Talvez venha desse ato criador inicial o maior delírio humano. A crença da criação pelo verbo. Não passa um dia sem que acreditemos poder inventar, fazer, refazer, mudar tudo a partir de palavras. Mais, damos confiança aos ditos alheios, ouvimos o jornal e lemos o conto, tudo um pouco igual. Tudo um pouco de realidade.
Por outro lado, deve vir dessa crença em uma cosmogonia literária a estranha idéia de alguns que acreditam sinceramente ter algo relevante a dizer. O sujeito, não satisfeito com seu universo de devaneios pessoais, sobe em um banco, pega uma caneta ou, ato de maior insanidade moderna, resolve colocar um blog na Internet. Passa a espalhar seus pensamentos por todos os cantos e, se encontra alguma platéia mais ou menos crédula, convence alguns sobre a retidão de suas opiniões antes recolhidas ao recanto mais secreto da sua cabeça. Como se, ao fim de tudo, suas palavras fossem criar alguma diferença, fosse vibrar as cordas da existência alheia.

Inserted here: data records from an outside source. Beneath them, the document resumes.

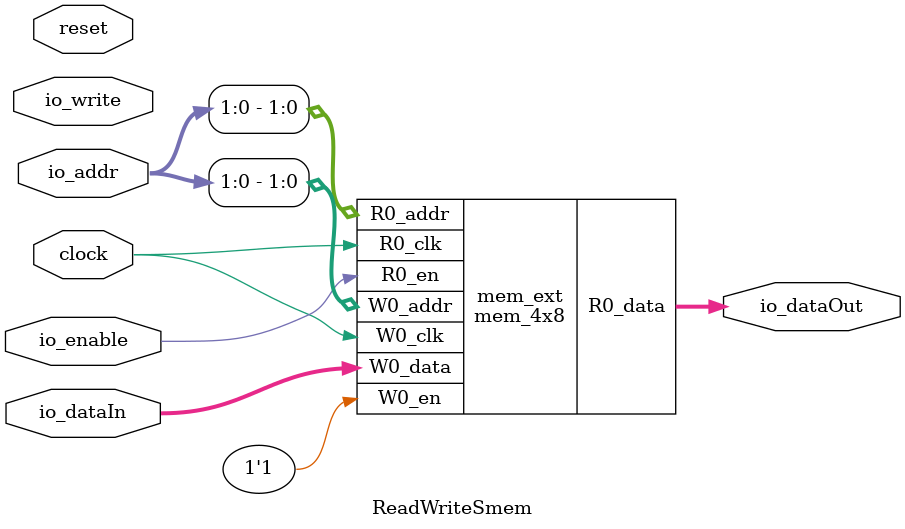
<source format=v>
module mem_4x8(
  input  [1:0] R0_addr,
  input        R0_en,
               R0_clk,
  input  [1:0] W0_addr,
  input        W0_en,
               W0_clk,
  input  [7:0] W0_data,
  output [7:0] R0_data
);

  reg [7:0] Memory[0:3];
  reg       _R0_en_d0;
  reg [1:0] _R0_addr_d0;
  always @(posedge R0_clk) begin
    _R0_en_d0 <= R0_en;
    _R0_addr_d0 <= R0_addr;
  end // always @(posedge)
  always @(posedge W0_clk) begin
    if (W0_en)
      Memory[W0_addr] <= W0_data;
  end // always @(posedge)
  assign R0_data = _R0_en_d0 ? Memory[_R0_addr_d0] : 8'bx;
endmodule

module ReadWriteSmem(
  input        clock,
               reset,
               io_enable,
               io_write,
  input  [9:0] io_addr,
  input  [7:0] io_dataIn,
  output [7:0] io_dataOut
);

  mem_4x8 mem_ext (
    .R0_addr (io_addr[1:0]),
    .R0_en   (io_enable),
    .R0_clk  (clock),
    .W0_addr (io_addr[1:0]),
    .W0_en   (1'h1),
    .W0_clk  (clock),
    .W0_data (io_dataIn),
    .R0_data (io_dataOut)
  );
endmodule


</source>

Entretanto, para que a mágica da criação pelo verbo seja efetiva, o sujeito deve, antes de convencer o respeitável público, conseguir encontrar seu próprio tom. Não basta ter idéias. Tampouco é suficiente proferi-las. É necessária a harmonia entre o que é dito, quem diz e como é dito. Tudo deve vibrar em sintonia. Eis a maior dificuldade. Não é rara a experiência de quem ouve pela primeira vez sua própria voz reproduzida por algum gravador. A estranheza daquele som incomoda tanto que não raro o sujeito se vira para o lado e dispara para a primeira vítima “Esse sou eu?”

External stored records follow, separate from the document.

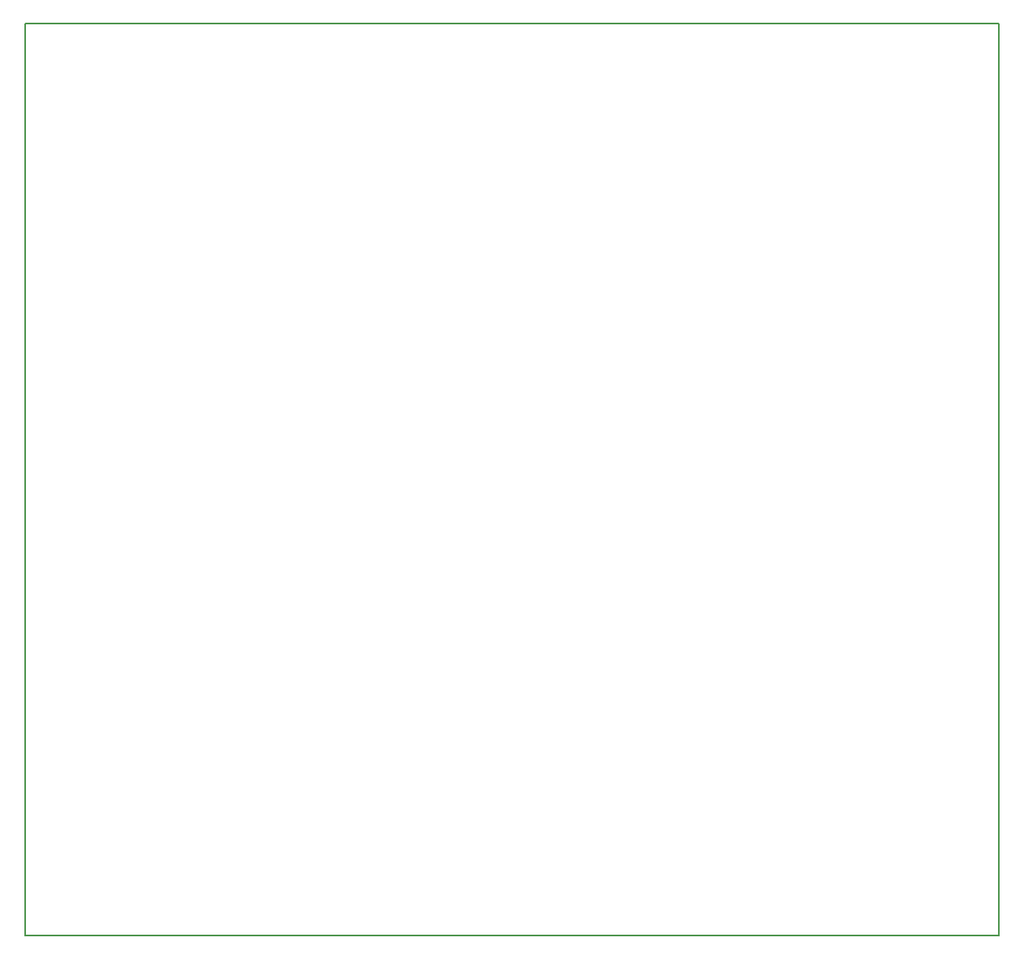
<source format=gbr>
G04 DipTrace 3.3.1.3*
G04 BoardOutline.gbr*
%MOIN*%
G04 #@! TF.FileFunction,Profile*
G04 #@! TF.Part,Single*
%ADD11C,0.005512*%
%FSLAX26Y26*%
G04*
G70*
G90*
G75*
G01*
G04 BoardOutline*
%LPD*%
X393700Y393700D2*
D11*
Y4143700D1*
X4393700D1*
Y393700D1*
X393700D1*
M02*

</source>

Não, não é você. Devemos ficar tranqüilos. Ou não. Pois aquela voz não é a sua. É a que os outros ouvem. Nossa própria voz está guardada em algum lugar mais íntimo, onde é a completa correspondência do que queremos dizer. Modulação exata, tom perfeito. Não faltam palavras. Também não sobra aquele comentário desastrado que acaba com a noite ou, em casos mais graves, anos de matrimônio.

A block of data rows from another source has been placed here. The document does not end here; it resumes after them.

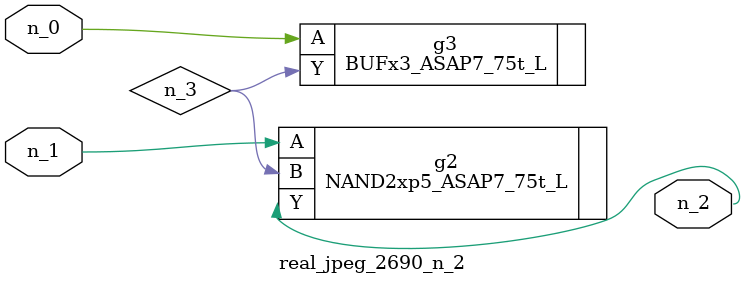
<source format=v>
module real_jpeg_2690_n_2 (n_1, n_0, n_2);

input n_1;
input n_0;

output n_2;

wire n_3;

BUFx3_ASAP7_75t_L g3 ( 
.A(n_0),
.Y(n_3)
);

NAND2xp5_ASAP7_75t_L g2 ( 
.A(n_1),
.B(n_3),
.Y(n_2)
);


endmodule
</source>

Mas nossa própria voz é ideal platônico. Provavelmente Ele, em Sua perfeição, seja o único que consiga a perfeita harmonia entre o que é pensado e o que é dito. Cabe a nós a tentativa de maior aproximação, sabendo que essa correspondência é a única forma de manter nossas idéias além de nós mesmos, onde alcançarão alguém mais.